At 19, he narrowly escaped death when heading to a rugby match in Cromwell with teammates. “Just before Roaring Meg the car steering wheel gave way and we went over the side, rolling four times and bouncing down towards the Kawarau, miraculously stopping in a rosehip bush. I flew out the back window and landed in bushes.” It took a week for the two black eyes to appear.
Growing up was one big adventure, the Fire Brigade once having to rescue Peter at 10 after he climbed a tall pine tree and got stuck.
“Us kids caused havoc in the town, but we always had a pact not to go far enough to ruin our family name,” he grins. “It was either us or the Hood boys.”
Sergeant Leo Daly was unimpressed. No drinking within 200m of a dance hall, but somehow they always sneaked in.
However, as youngsters Daly usually won. “We made a makeshift bomb with an old glass marble top lemonade bottle, putting carbide and a bit of water in it,” Peter says. “We shoved it under Horne Creek bridge when the trout were spawning and ‘Boom’! Up a couple would float.” Once they raced up to the cemetery, to light a fire and cook them up. “Then we heard, ‘Norris!
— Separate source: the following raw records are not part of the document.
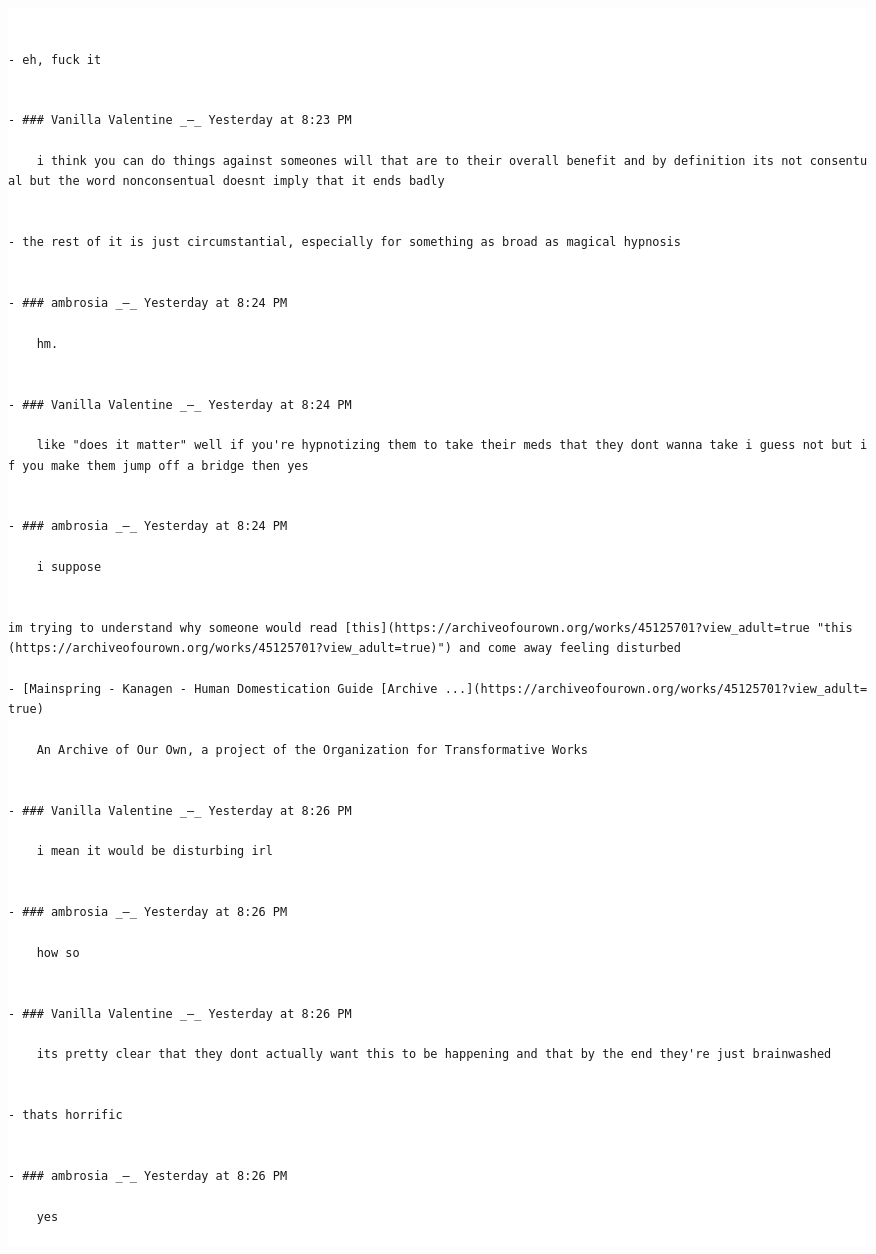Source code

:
 ```
    

- eh, fuck it
    

- ### Vanilla Valentine _—_ Yesterday at 8:23 PM
    
    i think you can do things against someones will that are to their overall benefit and by definition its not consentual but the word nonconsentual doesnt imply that it ends badly
    

- the rest of it is just circumstantial, especially for something as broad as magical hypnosis
    

- ### ambrosia _—_ Yesterday at 8:24 PM
    
    hm.
    

- ### Vanilla Valentine _—_ Yesterday at 8:24 PM
    
    like "does it matter" well if you're hypnotizing them to take their meds that they dont wanna take i guess not but if you make them jump off a bridge then yes
    

- ### ambrosia _—_ Yesterday at 8:24 PM
    
    i suppose
    

im trying to understand why someone would read [this](https://archiveofourown.org/works/45125701?view_adult=true "this
(https://archiveofourown.org/works/45125701?view_adult=true)") and come away feeling disturbed

- [Mainspring - Kanagen - Human Domestication Guide [Archive ...](https://archiveofourown.org/works/45125701?view_adult=true)
    
    An Archive of Our Own, a project of the Organization for Transformative Works
    

- ### Vanilla Valentine _—_ Yesterday at 8:26 PM
    
    i mean it would be disturbing irl
    

- ### ambrosia _—_ Yesterday at 8:26 PM
    
    how so
    

- ### Vanilla Valentine _—_ Yesterday at 8:26 PM
    
    its pretty clear that they dont actually want this to be happening and that by the end they're just brainwashed
    

- thats horrific
    

- ### ambrosia _—_ Yesterday at 8:26 PM
    
    yes
    
```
Come with me!’.” The policeman and fisheries officer marched us down to the station, showed us the cell and Daly threatened, ‘Next time you’re spending time in here’.” No more fish explosions.
Peter had to abandon his carpentry apprenticeship after the ski accident, but worked at the old stone Buckham’s Brewery, later working as a builder in Invercargill and at Makarewa Freezing Works. He met wife of 57 years Christie in Invercargill.
He did maintenance work at Travelodge and was a part-time barman at the White Star Hotel, working nightshifts for some years on the Post Office manual telephone exchange.
On New Year’s Day, 1970, Peter spotted smoke pouring from the White Star across the road, hitting the fire alarm and sending his switchboard alight with fire volunteers ringing to ask where the fire was.
The hotel was badly burnt, but Peter managed to retrieve stone from the fireplace and built a barbecue on his own Lake Street property.
Exchange operators harboured many town secrets. “Some of us would listen to people’s juicy conversations,” he says. “A well-known man once rang and said, ‘Pete, dial this number and if a guy answers say it’s a mistake. If it’s a woman put me through.”
In 1980 Peter and Christie moved to Cambridge beginning a career managing rest homes, turning their beautiful historic Matamata home into a rest home, making several North Island moves, before growing Leucadendron’s for the Japanese market at Te Puna.
They’ve been retired in Papamoa, near Tauranga, for 10 years.
While he doesn’t miss the cold winters, Peter unfortunately had to return to his old home base last month (August) for the funeral of his elder brother Beau, just Peter and and the youngest of his two sisters, Eileen, flying the family flag now.